Fixed star:  MARSIK
Constellation:  Kappa (κ) Hercules
Longitude 1900:  24SCO19 Longitude 2000:  25SCO43
Declination 1900:  +17.19′ Declination 2000:  +17.03′
Right ascension:  16h 07m Latitude:  +37.12′
Spectral class:  G4 Magnitude:  5.3

The history of the star: Marsik

from p.244 of Star Names, Richard Hinckley Allen, 1889.
[A scanned copy can be viewed on this webpage under the title chi (χ)]


Kappa (κ) Hercules, Marsik, is a star on the right elbow of Kneeling Man.

There is a mix-up with this star, kappa (κ) Hercules, positioned on the right elbow of Hercules – (25SCO45); and chi (χ) Hercules positioned on the left elbow (8SCO16). In astronomy listings this star is unnamed but chi (χ) Hercules is called Marsik. In astrological listings; this star, kappa (κ), is listed as Marsik; chi Hercules is unnamed. R.H. Allen in Star Names says that Ptolemy and the Arabian astronomers located lambda (λ) on the right elbow (where it is here now at 25SCO43), but the English astronomer Smyth (1788-1865) on the left (where chi χ Hercules is now). The confusion of the titles written with the letter probably coming from early confusion with the letter . The Dorians called chi (χ) Kubiton the Elbow. Marfak, Mirfak, Marsia, Marfic, and Marsic are all found for this starkappa (κ) Hercules, –  but it properly is Marfik, from Al Marfik, the “Elbow”. [Lambda Ophiuchus (λ) is named Marfik.]

The astrological influences of the constellation Hercules

Legend: This constellation was put in heaven as a reminder of the labors of Hercules. According to another account, however, during the war between the Gods and Titans the former all ran to one side of the heavens, which would have fallen had not Atlas and Hercules supported it, and the latter was placed in the sky in commemoration of this service. [Robson, p.46-47.]

Influences: According to Ptolemy it is like Mercury.
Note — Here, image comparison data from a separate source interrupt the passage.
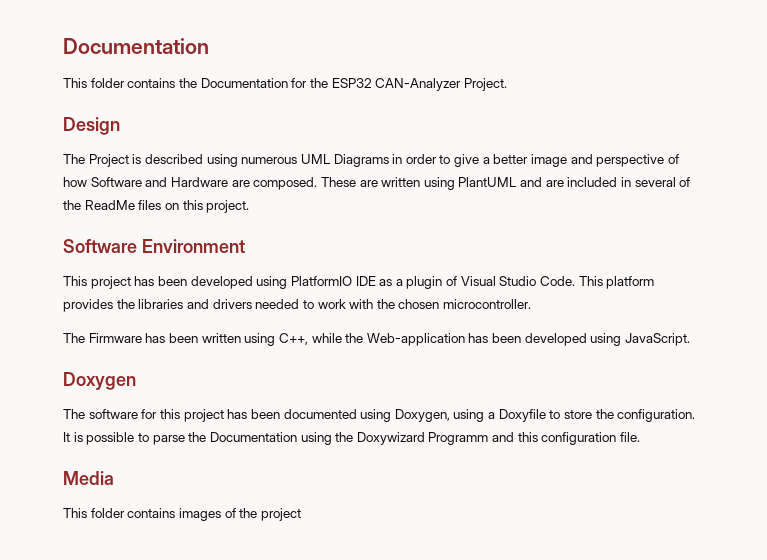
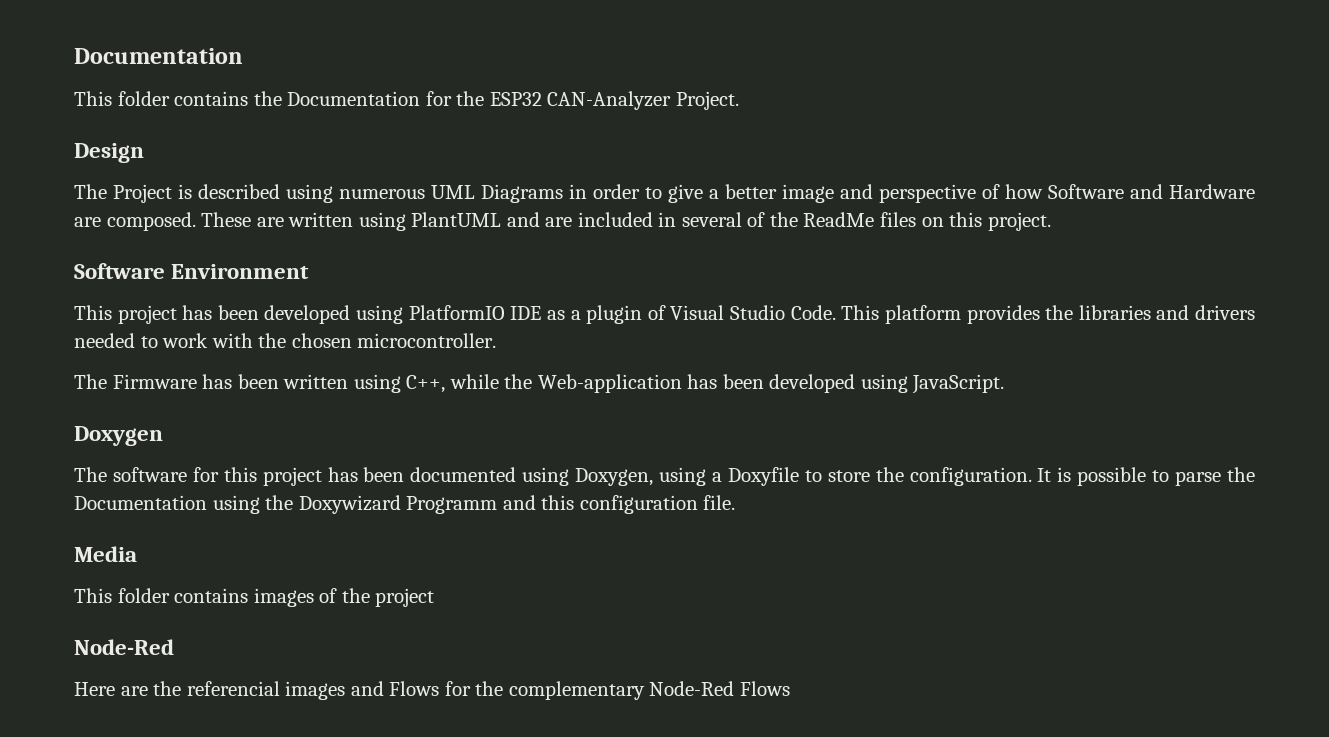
(301, 514) none -> [74,639,174,655] [74,681,790,700] // Node-Red // Here are the referencial images and Flows for the complementary Node-Red Flows

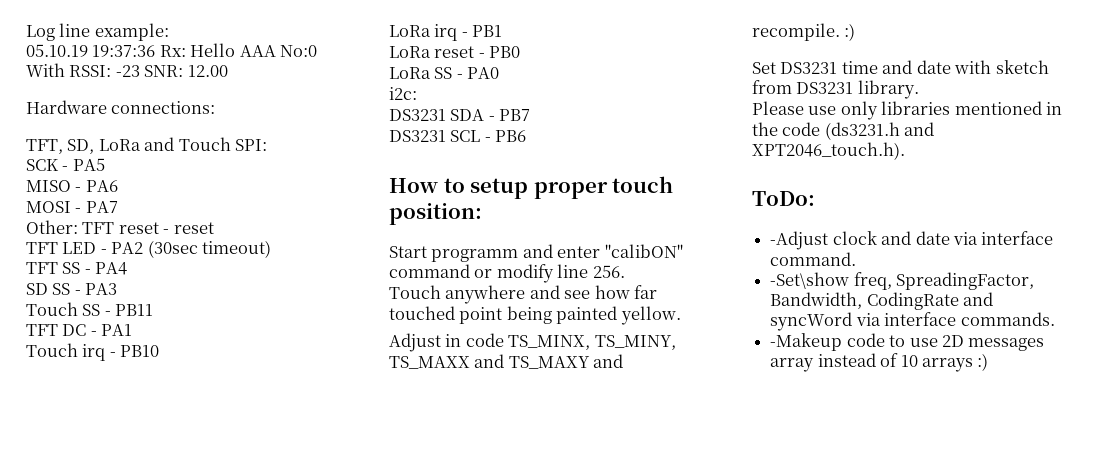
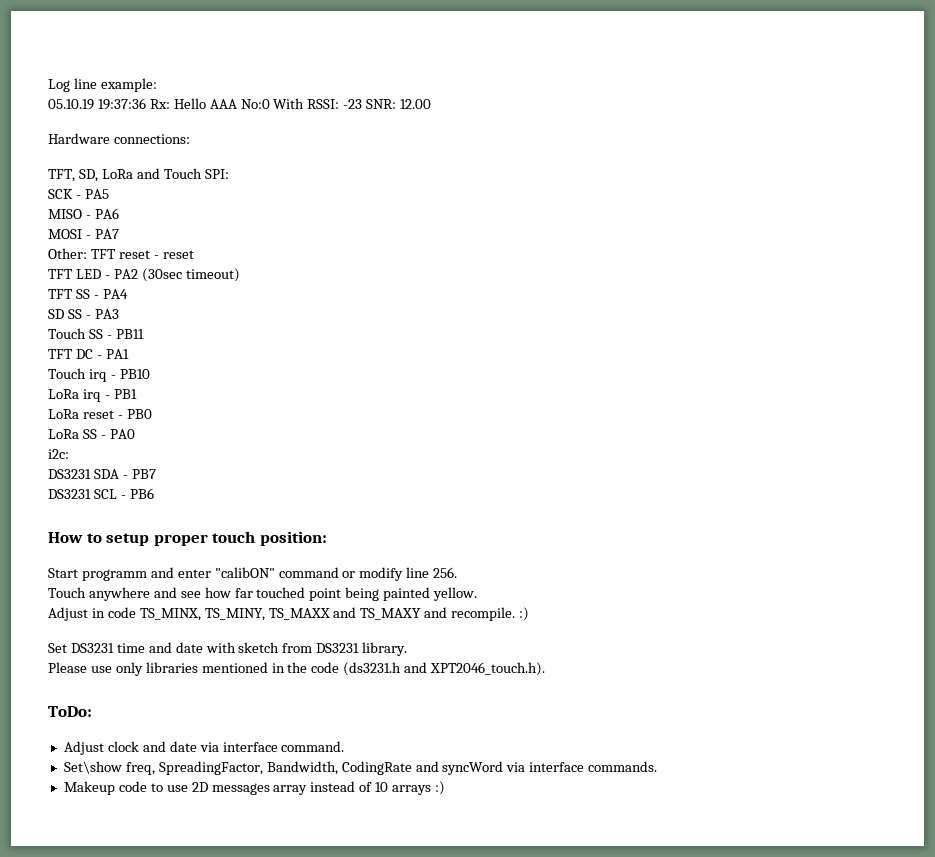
[770,231,829,250] -Adjust -> [63,741,104,755] Adjust
[770,272,850,289] -Set\show -> [63,761,122,774] Set\show
[770,333,843,351] -Makeup -> [63,781,115,795] Makeup

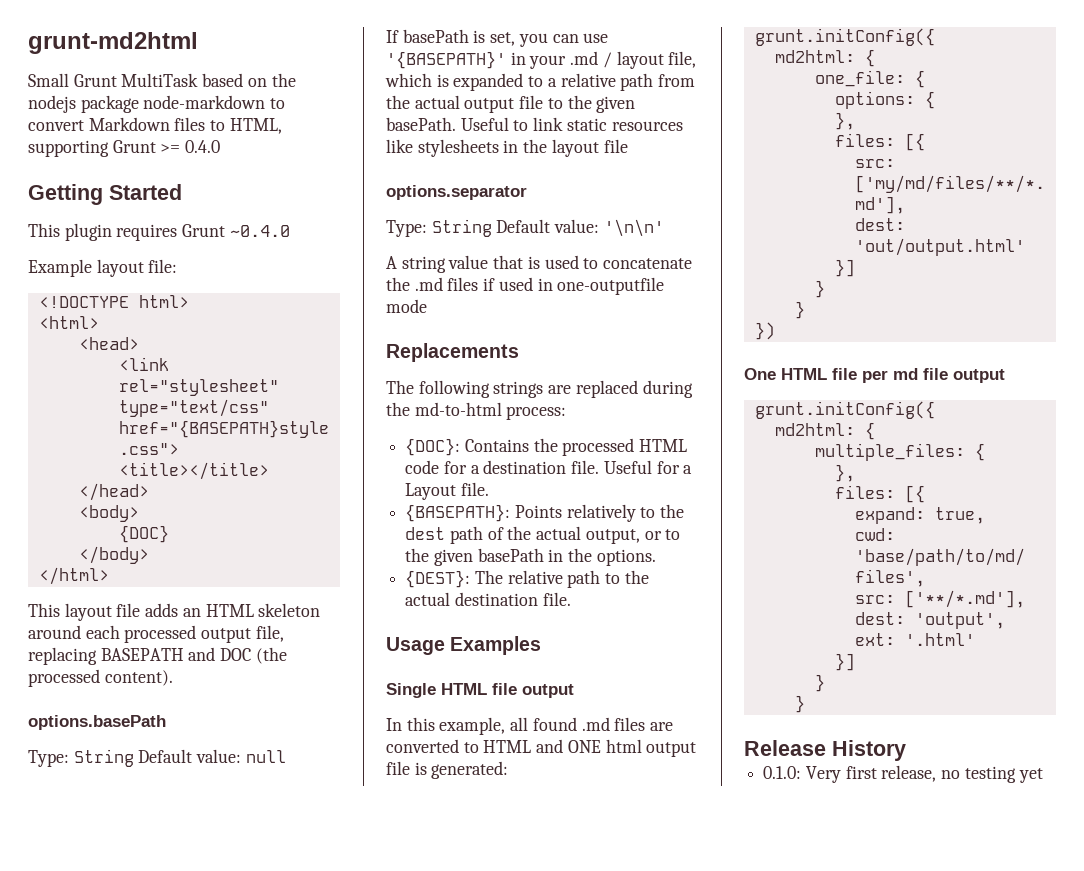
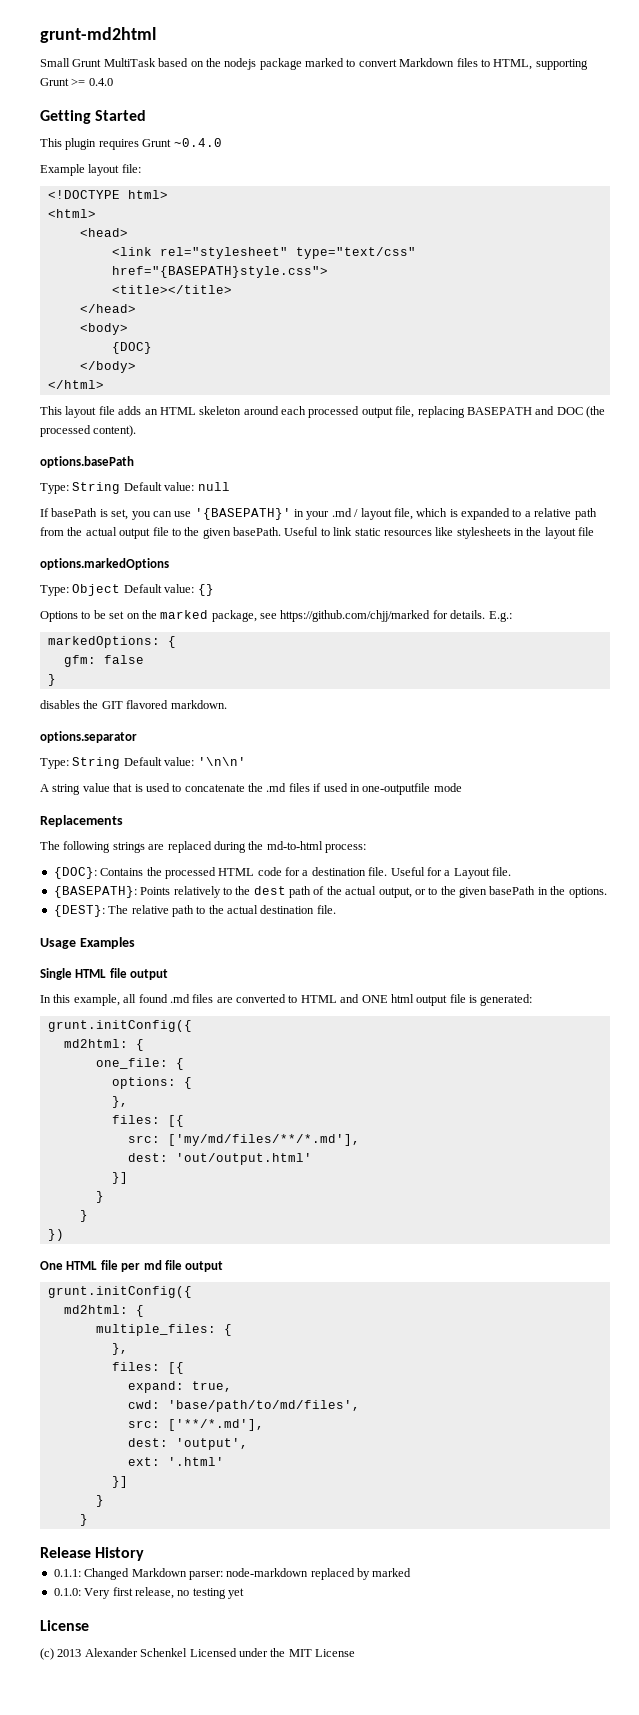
[143,95,266,109] node-markdown -> [305,58,344,67] marked
(628, 146) none -> [40,558,169,570] [40,584,214,596] [40,610,512,622] [47,636,176,648] [63,655,144,667] [47,674,56,686] [40,700,227,709] // options.markedOptions // Type: Object Default value: {} // Options to be set on the marked package, see https://github.com/chjj/marked for details. E.g.: // markedOptions: { // gfm: false // } // disables the GIT flavored markdown.
(906, 750) none -> [53,1568,412,1580] // 0.1.1: Changed Markdown parser: node-markdown replaced by marked
(1043, 775) none -> [40,1620,89,1631] [40,1648,355,1660] // License // (c) 2013 Alexander Schenkel Licensed under the MIT License

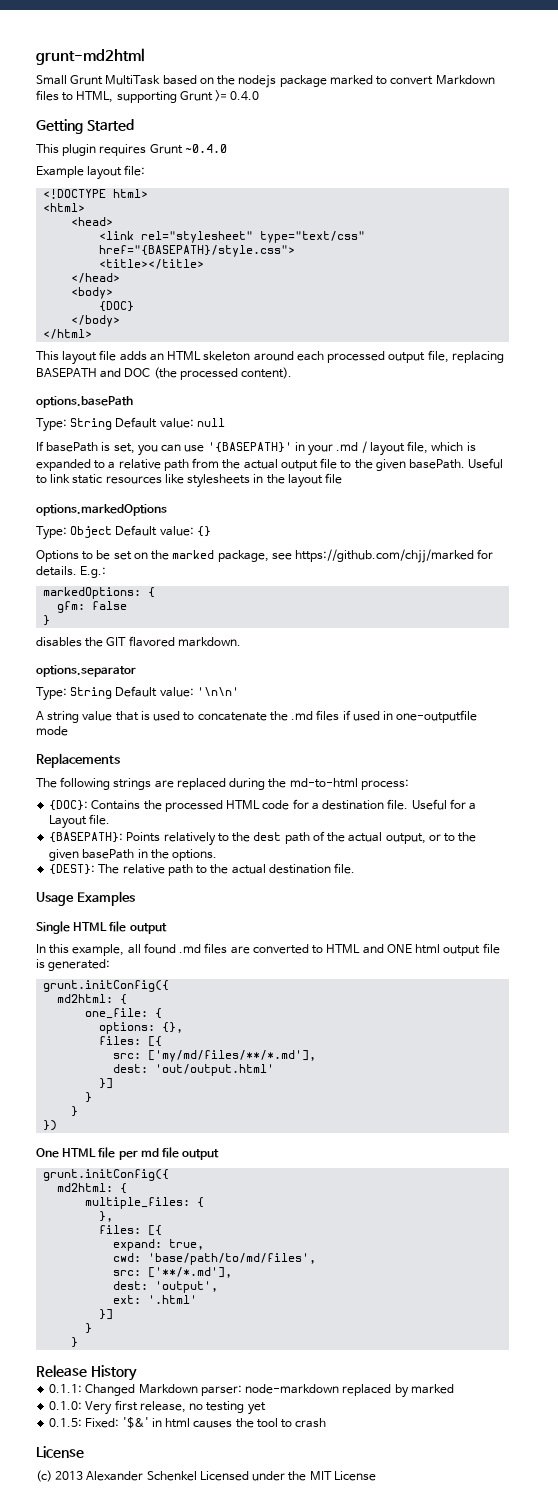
[111,266,328,278] href="{BASEPATH}style.css"> -> [99,245,296,257] href="{BASEPATH}/style.css">
[183,1077,192,1089] [111,1096,128,1108] { // }, -> [162,1022,184,1033] {},
(244, 1593) none -> [49,1417,327,1429] // 0.1.5: Fixed: '$&' in html causes the tool to crash

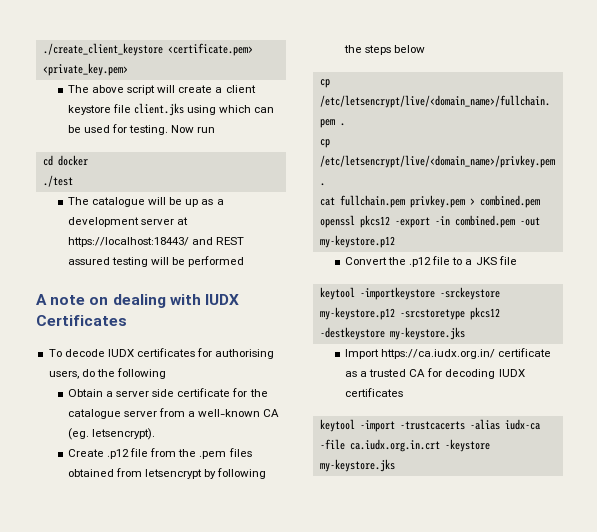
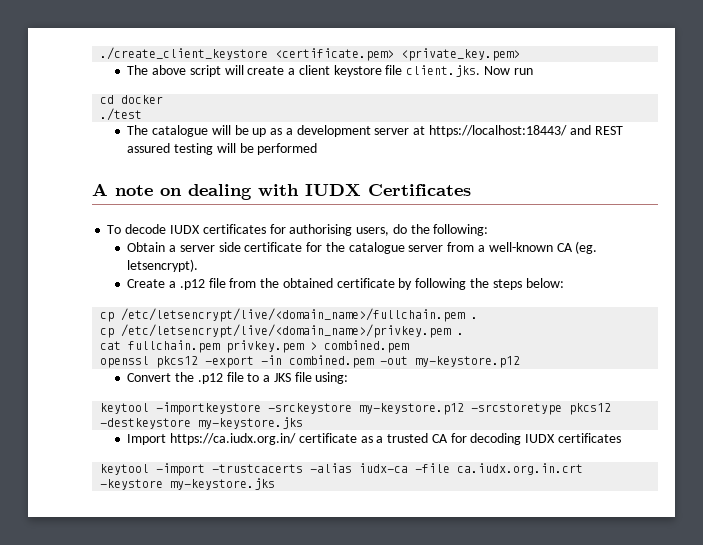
[134,103,275,116] [67,124,169,135] client.jks using which can be used for testing. -> [406,65,481,77] client.jks.
[116,368,166,379] following -> [433,224,489,236] following:
(104, 453) none -> [169,281,177,288] a
[199,448,252,459] [67,468,203,479] .pem files obtained from letsencrypt -> [282,278,395,288] obtained certificate
[394,45,426,53] below -> [525,278,564,288] below:
(517, 260) none -> [315,372,349,384] using:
It is said to give strength of character, tenacity and fixity of purpose, an ardent nature and dangerous passions. By the Kabalists it is associated with the Hebrew letter Daleth and the fourth Tarot Trump “The Emperor”. [Robson, p.47.]

The astrological influences of the constellation Hercules given by Manilius:

Manilius associates Hercules with tightrope walking (funambulism):

Hercules, the figure on bended knee and called by the Greek name of Engonasin, about whose origin no certainty prevails. Of this constellation is begotten the desertion, craftiness, and deceit characteristic of its children, and from it comes the thug who terrorizes the heart of the city. If perchance his mind is moved to consider a profession, Engonasin [a Greek title for constellation Hercules meaning Kneeler] will inspire him with enthusiasm for risky callings, with danger the price, for which he will sell his talents: daring narrow steps on a path without thickness, he will plant firm feet on a horizontal tightrope; then, as he attempts an upward route to heaven, (on a sloping tightrope) he will all but lose his footing and, suspended in mid-air, he will keep a multitude in suspense upon himself” [Manilius, Astronomica, 1st century, AD, p.353.]


Fixed Stars and Constellations in Astrology, Vivian E. Robson, 1923].